Contre-vérités et entêtement ministériels
Mis à jour le 14.11.24
min de lecture
Le 31 octobre 2024, le Ministère a publié un communiqué annonçant une "hausse significative du niveau des acquis des élèves" dans les écoles françaises, en s’appuyant sur les évaluations nationales 2024. Cependant, une analyse des données publiées par la DEPP (Direction de l’évaluation, de la prospective et de la performance) contredit cette déclaration. Contrairement aux annonces officielles, les résultats des élèves montrent une grande stabilité des compétences, sans réelle progression. Par ailleurs, les inégalités de réussite entre élèves, en fonction de leur secteur de scolarisation, de leur sexe ou de leur appartenance sociale, restent profondes et alarmantes.
Une conception des évaluations sans diversité didactique
Les évaluations nationales sont élaborées chaque année par des IEN , de conseiller·es pédagogiques, de PE, de formateurs et de formatrices, coordonnés par la DEPP. Ces équipes travaillent selon les orientations définies par le CSEN (Conseil scientifique de l’éducation nationale), avec un cadre rigide d’évaluation quantitative.
Celle-ci favorise une approche centrée sur “ce qui peut-être mesuré”. La FSU-SNUipp déplore le manque de pluralité de cette approche : l’absence de didacticien·nes, de chercheurs et de chercheuses externes excluant ainsi des disciplines comme la sociologie des apprentissages et les sciences de l’éducation.
Cette orientation restreint la compréhension de l’impact des politiques éducatives et ne permet pas de saisir la complexité des situations d’apprentissage.
Analyse des résultats : une stabilité et des inégalités qui persistent.

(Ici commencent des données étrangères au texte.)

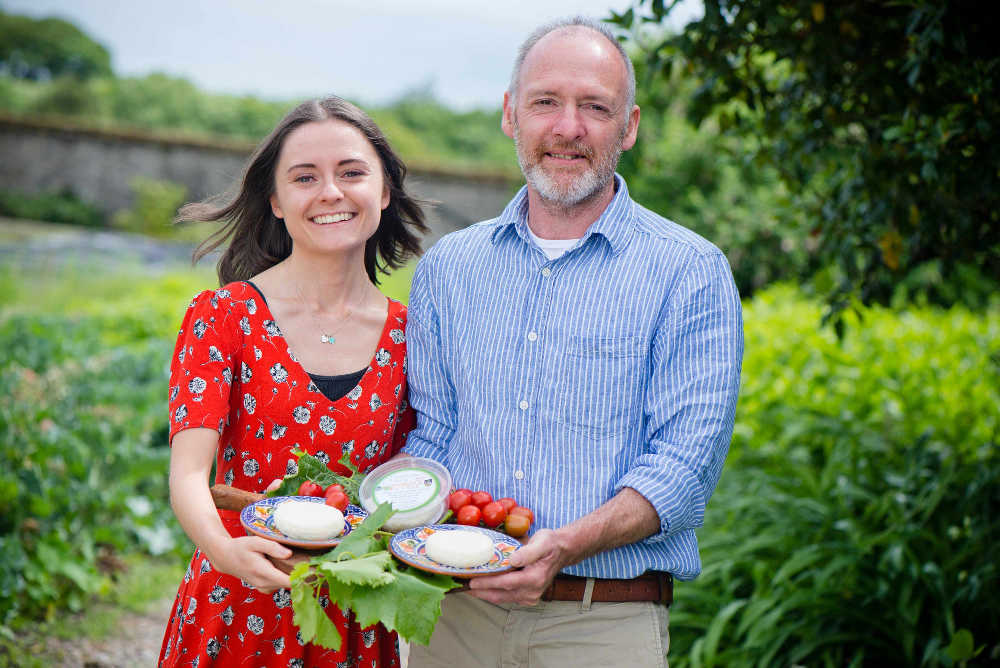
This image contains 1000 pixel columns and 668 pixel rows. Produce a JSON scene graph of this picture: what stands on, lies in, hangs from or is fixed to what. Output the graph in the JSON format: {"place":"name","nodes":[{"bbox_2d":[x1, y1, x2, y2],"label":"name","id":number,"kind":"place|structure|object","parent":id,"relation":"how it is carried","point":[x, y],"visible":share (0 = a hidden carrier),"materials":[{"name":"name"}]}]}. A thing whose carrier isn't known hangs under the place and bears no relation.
{"place":"outdoors","nodes":[
{"label":"outdoors","id":0,"kind":"place"},
{"bbox_2d":[3,585,176,667],"label":"dirt path","id":1,"kind":"structure","parent":0,"point":[106,655],"materials":[{"name":"brown soil"}]},
{"bbox_2d":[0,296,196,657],"label":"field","id":2,"kind":"structure","parent":0,"point":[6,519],"materials":[{"name":"green plant"}]},
{"bbox_2d":[0,218,206,273],"label":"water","id":3,"kind":"structure","parent":0,"point":[49,248],"materials":[{"name":"grey liquid"}]},
{"bbox_2d":[1,115,518,244],"label":"stone wall","id":4,"kind":"structure","parent":0,"point":[32,150],"materials":[{"name":"grey stone"}]},
{"bbox_2d":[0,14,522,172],"label":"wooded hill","id":5,"kind":"structure","parent":0,"point":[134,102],"materials":[{"name":"green plant"}]},
{"bbox_2d":[0,11,113,83],"label":"tree","id":6,"kind":"object","parent":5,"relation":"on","point":[57,43],"visible":0.87,"materials":[{"name":"green plant"}]},
{"bbox_2d":[1,0,683,111],"label":"sky","id":7,"kind":"structure","parent":0,"point":[413,78],"materials":[{"name":"white"}]},
{"label":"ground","id":8,"kind":"structure","parent":0},
{"bbox_2d":[0,187,106,227],"label":"shrub","id":9,"kind":"object","parent":8,"relation":"on","point":[71,207],"visible":0.86,"materials":[{"name":"green plant"}]},
{"bbox_2d":[122,177,188,235],"label":"shrub","id":10,"kind":"object","parent":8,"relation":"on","point":[161,201],"visible":0.8,"materials":[{"name":"green plant"}]},
{"bbox_2d":[153,94,434,667],"label":"woman","id":11,"kind":"object","parent":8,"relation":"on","point":[331,187],"visible":0.96},
{"bbox_2d":[392,12,743,665],"label":"man","id":12,"kind":"object","parent":8,"relation":"on","point":[564,65],"visible":0.99},
{"bbox_2d":[217,485,534,588],"label":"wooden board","id":13,"kind":"object","parent":12,"relation":"in","point":[298,557],"visible":0.11,"materials":[{"name":"brown wood"}]},
{"bbox_2d":[241,497,368,549],"label":"plate","id":14,"kind":"object","parent":13,"relation":"on","point":[284,540],"visible":0.42,"materials":[{"name":"blue ceramic"}]},
{"bbox_2d":[272,499,346,541],"label":"cheese","id":15,"kind":"object","parent":14,"relation":"on","point":[329,511],"visible":0.98,"materials":[{"name":"white food"}]},
{"bbox_2d":[298,481,321,496],"label":"cherry tomato","id":16,"kind":"object","parent":13,"relation":"on","point":[306,489],"visible":0.62,"materials":[{"name":"red food"}]},
{"bbox_2d":[266,447,363,501],"label":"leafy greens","id":17,"kind":"object","parent":13,"relation":"on","point":[325,470],"visible":0.39,"materials":[{"name":"green food"}]},
{"bbox_2d":[323,487,348,510],"label":"cherry tomato","id":18,"kind":"object","parent":13,"relation":"on","point":[337,501],"visible":0.84,"materials":[{"name":"red food"}]},
{"bbox_2d":[284,498,463,652],"label":"leafy branch","id":19,"kind":"object","parent":13,"relation":"on","point":[386,583],"visible":0.87,"materials":[{"name":"green plant"}]},
{"bbox_2d":[357,456,452,529],"label":"plastic container","id":20,"kind":"object","parent":13,"relation":"on","point":[417,478],"visible":0.86,"materials":[{"name":"clear plastic"}]},
{"bbox_2d":[389,524,523,577],"label":"plate","id":21,"kind":"object","parent":13,"relation":"on","point":[486,571],"visible":0.48,"materials":[{"name":"ceramic"}]},
{"bbox_2d":[424,527,498,568],"label":"cheese","id":22,"kind":"object","parent":21,"relation":"on","point":[437,538],"visible":0.98,"materials":[{"name":"white food"}]},
{"bbox_2d":[447,489,472,511],"label":"tomato","id":23,"kind":"object","parent":13,"relation":"on","point":[454,501],"visible":0.73,"materials":[{"name":"red food"}]},
{"bbox_2d":[455,504,481,526],"label":"cherry tomato","id":24,"kind":"object","parent":13,"relation":"on","point":[466,519],"visible":0.96,"materials":[{"name":"red food"}]},
{"bbox_2d":[469,490,491,506],"label":"cherry tomato","id":25,"kind":"object","parent":13,"relation":"on","point":[482,501],"visible":0.71,"materials":[{"name":"red food"}]},
{"bbox_2d":[481,501,507,526],"label":"cherry tomato","id":26,"kind":"object","parent":13,"relation":"on","point":[494,515],"visible":0.97,"materials":[{"name":"red food"}]},
{"bbox_2d":[496,496,516,510],"label":"tomato","id":27,"kind":"object","parent":13,"relation":"on","point":[513,503],"visible":0.46,"materials":[{"name":"red food"}]},
{"bbox_2d":[502,514,530,536],"label":"cherry tomato","id":28,"kind":"object","parent":13,"relation":"on","point":[517,528],"visible":0.96,"materials":[{"name":"food"}]},
{"bbox_2d":[509,505,533,523],"label":"tomato","id":29,"kind":"object","parent":13,"relation":"on","point":[531,515],"visible":0.42,"materials":[{"name":"red food"}]},
{"bbox_2d":[607,0,999,323],"label":"tree","id":30,"kind":"object","parent":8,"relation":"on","point":[754,108],"visible":0.95,"materials":[{"name":"green plant"}]},
{"bbox_2d":[664,285,999,667],"label":"plants","id":31,"kind":"structure","parent":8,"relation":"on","point":[879,406],"materials":[{"name":"green plant"}]}
]}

Les résultats de la DEPP pour les niveaux du CP au CM2 mettent en évidence une absence de progrès significatifs :
- CP et CE1 : Depuis 2019, les résultats en français et en mathématiques sont globalement stables. Si une légère progression est observée en mathématiques en CE1, la compétence "écrire des mots dictés" et "comprendre un texte lu seul" est en nette baisse. La FSU-SNUipp souligne que ces faibles variations ne peuvent être qualifiées de hausse significative preuve que les politiques éducatives mises en place ne parviennent ni à élever le niveau global ni à réduire les inégalités scolaires.
- Inégalités selon le sexe : Les filles restent globalement plus performantes que les garçons en français du CP au CM2, tandis que les garçons dominent les compétences en mathématiques à partir du CE1, avec des écarts de performance atteignant jusqu’à 19,1 points en CM2 pour la mémorisation de procédures. Ces disparités n’ont pas évolué malgré les plans successifs.

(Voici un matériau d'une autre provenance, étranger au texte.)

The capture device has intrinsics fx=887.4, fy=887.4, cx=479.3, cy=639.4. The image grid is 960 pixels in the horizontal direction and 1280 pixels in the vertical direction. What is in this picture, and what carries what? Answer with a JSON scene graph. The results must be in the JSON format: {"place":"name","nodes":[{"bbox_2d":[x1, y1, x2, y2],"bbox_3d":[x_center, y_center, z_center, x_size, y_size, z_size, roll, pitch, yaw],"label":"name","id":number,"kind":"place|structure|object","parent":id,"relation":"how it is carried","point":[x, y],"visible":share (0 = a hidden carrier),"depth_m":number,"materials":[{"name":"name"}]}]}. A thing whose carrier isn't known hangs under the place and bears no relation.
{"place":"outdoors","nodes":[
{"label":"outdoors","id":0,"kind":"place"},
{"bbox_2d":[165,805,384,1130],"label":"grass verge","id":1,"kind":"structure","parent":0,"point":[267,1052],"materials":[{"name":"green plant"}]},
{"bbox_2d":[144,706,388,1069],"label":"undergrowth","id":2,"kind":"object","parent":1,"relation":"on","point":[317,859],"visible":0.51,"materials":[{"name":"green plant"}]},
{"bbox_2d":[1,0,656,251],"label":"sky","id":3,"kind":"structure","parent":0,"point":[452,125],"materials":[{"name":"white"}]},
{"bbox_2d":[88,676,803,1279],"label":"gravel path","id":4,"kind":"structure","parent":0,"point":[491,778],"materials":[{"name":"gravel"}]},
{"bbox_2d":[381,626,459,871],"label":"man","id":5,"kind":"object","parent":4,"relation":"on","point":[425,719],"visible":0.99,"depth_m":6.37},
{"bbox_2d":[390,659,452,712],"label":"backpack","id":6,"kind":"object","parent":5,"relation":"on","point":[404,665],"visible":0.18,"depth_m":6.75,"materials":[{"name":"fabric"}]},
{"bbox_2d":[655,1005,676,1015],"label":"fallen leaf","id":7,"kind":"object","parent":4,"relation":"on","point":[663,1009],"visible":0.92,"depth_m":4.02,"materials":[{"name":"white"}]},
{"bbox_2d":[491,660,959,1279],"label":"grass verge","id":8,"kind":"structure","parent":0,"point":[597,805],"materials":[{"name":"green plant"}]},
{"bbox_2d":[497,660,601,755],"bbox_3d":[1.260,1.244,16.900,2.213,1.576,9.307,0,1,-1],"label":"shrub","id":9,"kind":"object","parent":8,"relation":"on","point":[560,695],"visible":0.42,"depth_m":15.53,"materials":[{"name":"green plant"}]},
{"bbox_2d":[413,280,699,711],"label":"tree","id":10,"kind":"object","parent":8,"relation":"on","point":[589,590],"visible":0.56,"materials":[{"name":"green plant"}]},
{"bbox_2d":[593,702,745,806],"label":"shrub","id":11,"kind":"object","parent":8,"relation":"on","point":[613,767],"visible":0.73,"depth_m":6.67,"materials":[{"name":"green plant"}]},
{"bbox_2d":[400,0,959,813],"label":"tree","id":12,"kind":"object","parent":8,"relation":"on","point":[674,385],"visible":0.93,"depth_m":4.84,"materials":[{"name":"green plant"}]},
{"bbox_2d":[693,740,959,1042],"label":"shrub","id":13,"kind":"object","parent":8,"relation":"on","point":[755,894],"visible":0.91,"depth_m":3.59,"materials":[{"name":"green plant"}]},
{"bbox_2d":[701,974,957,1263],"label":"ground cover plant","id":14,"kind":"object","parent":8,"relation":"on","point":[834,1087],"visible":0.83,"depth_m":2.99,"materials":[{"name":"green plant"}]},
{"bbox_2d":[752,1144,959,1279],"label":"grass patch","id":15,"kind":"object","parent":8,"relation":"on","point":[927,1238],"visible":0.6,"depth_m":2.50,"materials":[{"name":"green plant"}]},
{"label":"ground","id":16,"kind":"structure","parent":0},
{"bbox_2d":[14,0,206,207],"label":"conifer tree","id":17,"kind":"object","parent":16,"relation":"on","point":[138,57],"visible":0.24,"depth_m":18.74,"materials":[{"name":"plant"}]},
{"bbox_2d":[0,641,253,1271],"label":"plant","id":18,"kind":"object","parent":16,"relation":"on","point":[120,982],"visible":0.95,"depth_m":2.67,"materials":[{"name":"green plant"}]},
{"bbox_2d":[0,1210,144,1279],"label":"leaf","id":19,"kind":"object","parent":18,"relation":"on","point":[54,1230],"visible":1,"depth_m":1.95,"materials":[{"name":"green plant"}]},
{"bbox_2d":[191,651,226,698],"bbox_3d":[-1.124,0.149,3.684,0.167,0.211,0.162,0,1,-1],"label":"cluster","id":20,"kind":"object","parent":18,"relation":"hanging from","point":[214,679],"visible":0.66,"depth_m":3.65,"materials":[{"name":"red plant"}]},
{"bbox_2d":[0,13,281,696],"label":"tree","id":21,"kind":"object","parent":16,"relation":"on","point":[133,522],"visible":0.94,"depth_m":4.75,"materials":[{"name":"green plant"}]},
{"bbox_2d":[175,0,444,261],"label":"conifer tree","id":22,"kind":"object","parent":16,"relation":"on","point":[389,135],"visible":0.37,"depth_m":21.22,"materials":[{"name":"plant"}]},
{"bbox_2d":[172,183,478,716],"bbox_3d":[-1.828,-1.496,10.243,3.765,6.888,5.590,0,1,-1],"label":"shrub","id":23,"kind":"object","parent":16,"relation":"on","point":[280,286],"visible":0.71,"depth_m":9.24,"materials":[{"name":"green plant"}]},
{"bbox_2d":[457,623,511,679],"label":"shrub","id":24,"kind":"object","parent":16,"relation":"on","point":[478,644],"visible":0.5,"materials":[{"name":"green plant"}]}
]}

- Inégalités selon le secteur d'enseignement : Les élèves scolarisé•es en REP et REP+ continuent de montrer des performances inférieures à celles des élèves des écoles publiques hors éducation prioritaire et des écoles privées, en particulier en français et en résolution de problèmes en mathématiques. Par exemple, en CP, les écarts de compréhension en français atteignent jusqu’à 32 points entre les élèves de REP+ et ceux du public hors REP. En mathématiques, les inégalités sont tout aussi préoccupantes, notamment sur la résolution de problèmes, compétence pour laquelle les écarts sont parmi les plus marqués.
Les limites des "fondamentaux" et des pratiques d’évaluation actuelles
Malgré les efforts du Ministère pour mettre l’accent sur les "fondamentaux" (lecture, écriture, calcul), la FSU-SNUipp constate que cette focalisation ne répond pas aux besoins des élèves les plus en difficulté et ne réduit pas les écarts de réussite. En particulier, l’approche intensive de la fluence en lecture n’a pas produit d’effet notable sur la compréhension des textes, ce qui confirme les limites de cette méthode.
Quelles évaluations pour mieux accompagner les progrès des élèves ?
En matière d’évaluation, la conférence de consensus du CNESCO en novembre 2022 a rappelé l’importance des évaluations informelles et non normatives, adaptées aux besoins des élèves et intégrées au quotidien scolaire. Des pratiques d’évaluation plus souples et diversifiées sont préconisées, pour que les enseignants et enseignantes puissent accompagner les progrès des élèves sans générer de stigmatisation dès les premières étapes de la scolarité.
Pour la FSU-SNUipp, l’analyse des résultats 2024 des évaluations nationales souligne une fois encore les limites de la politique menée depuis 2017. L’obsession des "fondamentaux" et l’absence de diversité dans les approches pédagogiques et évaluatives ne permettent ni de faire progresser significativement le niveau des élèves ni de réduire les inégalités persistantes. La FSU-SNUipp demande au Ministère d’arrêter sa désinformation et appelle à une refonte des politiques éducatives en faveur d’une évaluation plus juste, inclusive et bénéfique pour tous les élèves et à l’arrêt de ces évaluations nationales obligatoires.